Fâkir Hakkı

Fakir Hakkı Gözetilecek.

Tanrı ve Elçisi (a.s.v.), fakir hakkının gözetilmesine çok önem vermiştir.

Fakirlerin bir çok hakkı vardır. Bu haklar, zamanın koşullarına göre, herhalde korunacaktır. Zekât, Sadaka, Fitre, kurban eti, ayrıca en önemlisi olarak; infak'ta (ihtiyaçtan fazlası) fakirlerin hakkı vardır.

Fakir, yoksul demektir. Bunlar da ikiye ayrılır:

  1. İşgücünden yoksun olan yoksullar. Bunlar sakatlar, kimsesiz dullar ve yetim çocuklardır.
  2. İşgücünden yoksun olmayan yoksullar.

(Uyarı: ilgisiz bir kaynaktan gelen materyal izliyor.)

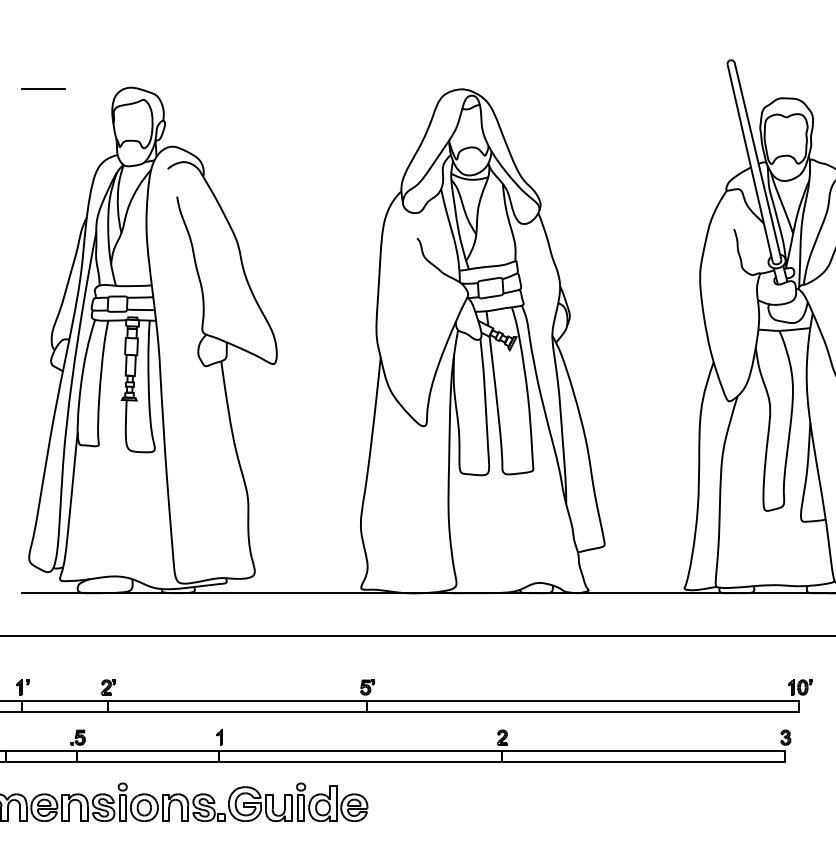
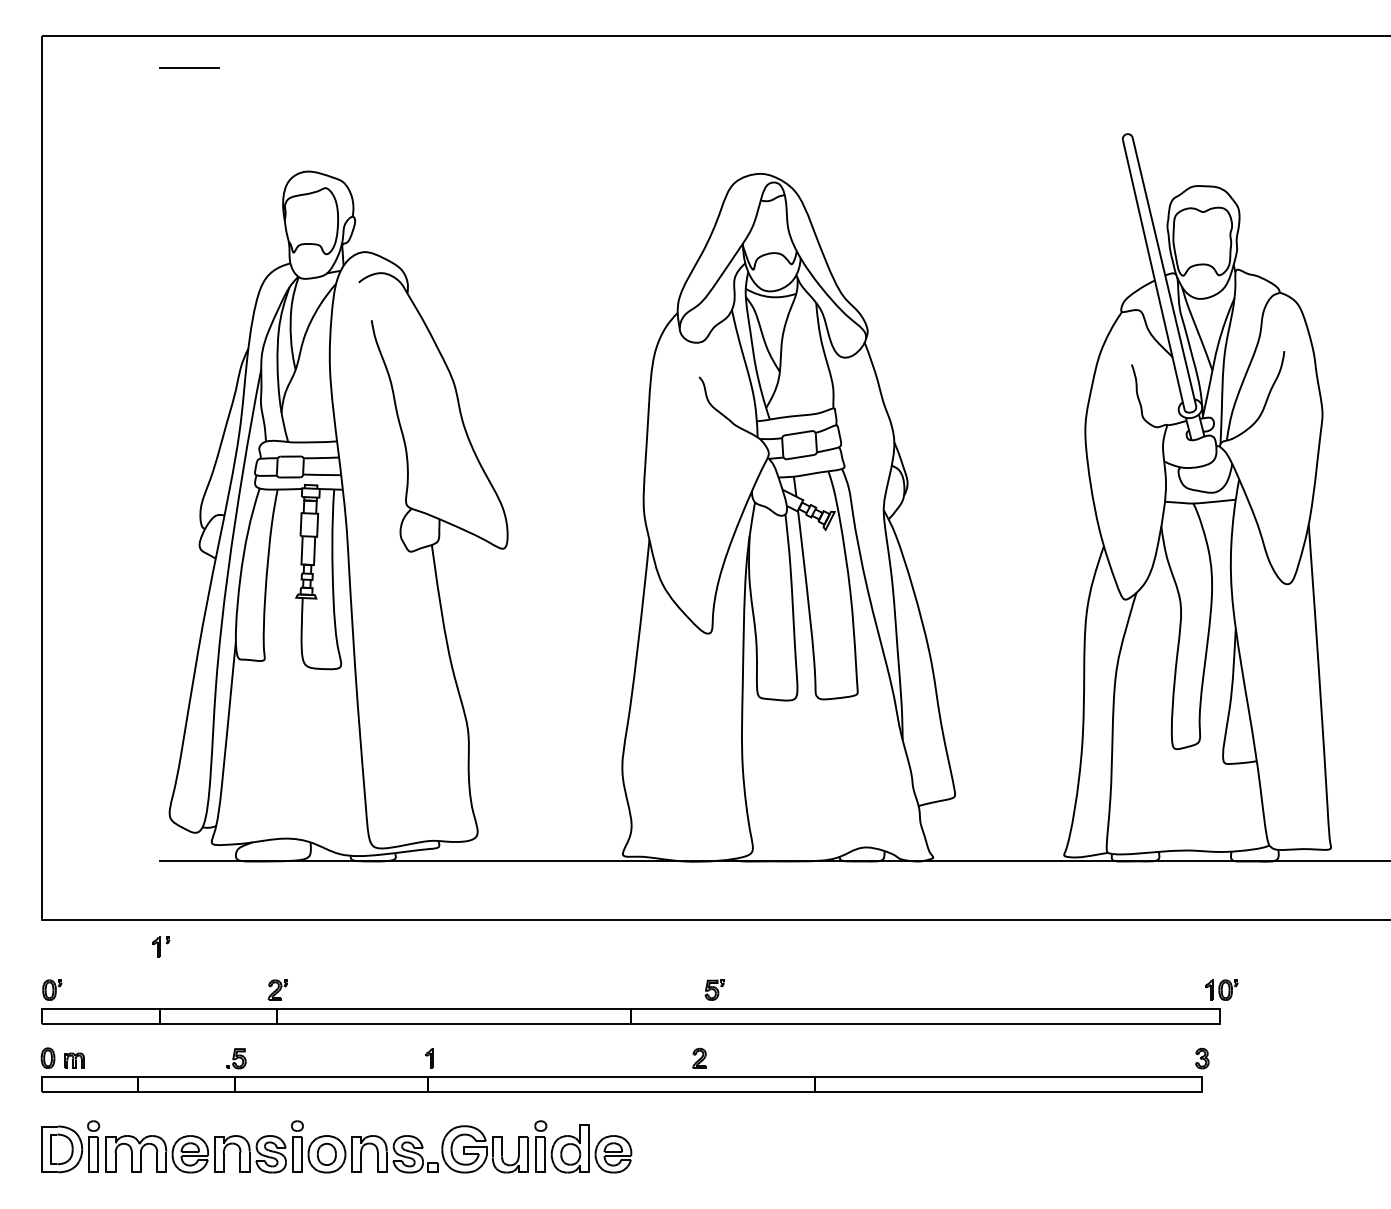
line: (43, 89) -> (189, 67), moved
part: (23, 686) -> (161, 946), moved
part: (367, 686) -> (714, 989), moved
part: (502, 736) -> (699, 1057), moved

İslâmiyet, halkın ekonomik yaşantısından, devleti sorumlu tutmuştur. Peygamber (a.s.v.) ve Dört Büyük Halifesi zamanı, bunu apaçık gösterir.

Öyleyse yetkili kişiler, çağın koşullarına göre, fakirlerin hakkını gözetmeye mecburdurlar. İşgücünden yoksun olan fakirlere devlet, nafaka (maaş) bağlamak ve kimsesiz çocukları besleyip eğitmek mecburiyetindedir. Hiçbir zaman, onlar, kaderlerine terk edilemezler! İşgücünden yoksun olmayanlara da devlet, iş bulmak mecburiyetindedir.

Ayrıca emekçilerin, emeğinin sömürülmemesine ve Onların horlanmamasına, özellikle insanca yaşamaları için gerekli her türlü "Sosyal Güvenlik" tedbirlerini almakla yükümlüdür.

Çok şükür bugüne ki, Türk Anayasası’nda bu tedbirler vardır. İslâm'ın öngördüğü Sosyal Adalet İlkelerini, zamanın koşullarına göre bugünkü Anayasamız da öngörmüştür. Bu nedenle; bugünkü Anayasayı, Kur’an'a ve İslâm kurallarına tamamen aykırı görmek samimiyetsizlik olur.

İslâmiyet, fukaranın (işgücünden yoksun olsun veya olmasın) haklarını gözetmeyi, kesin olarak önermiştir. Bugünkü Anayasamız da, bunu kesinlikle önerdiğine; buna devleti ve sorumlu kişileri mecbur ettiğine göre; bu Anayasa'nın özellikle ekonomik yaşantı ile ilgili maddeleri derhal uygulandığı taktirde,fakirlerin hakkı kesinlikle gözetilmiş sayılır.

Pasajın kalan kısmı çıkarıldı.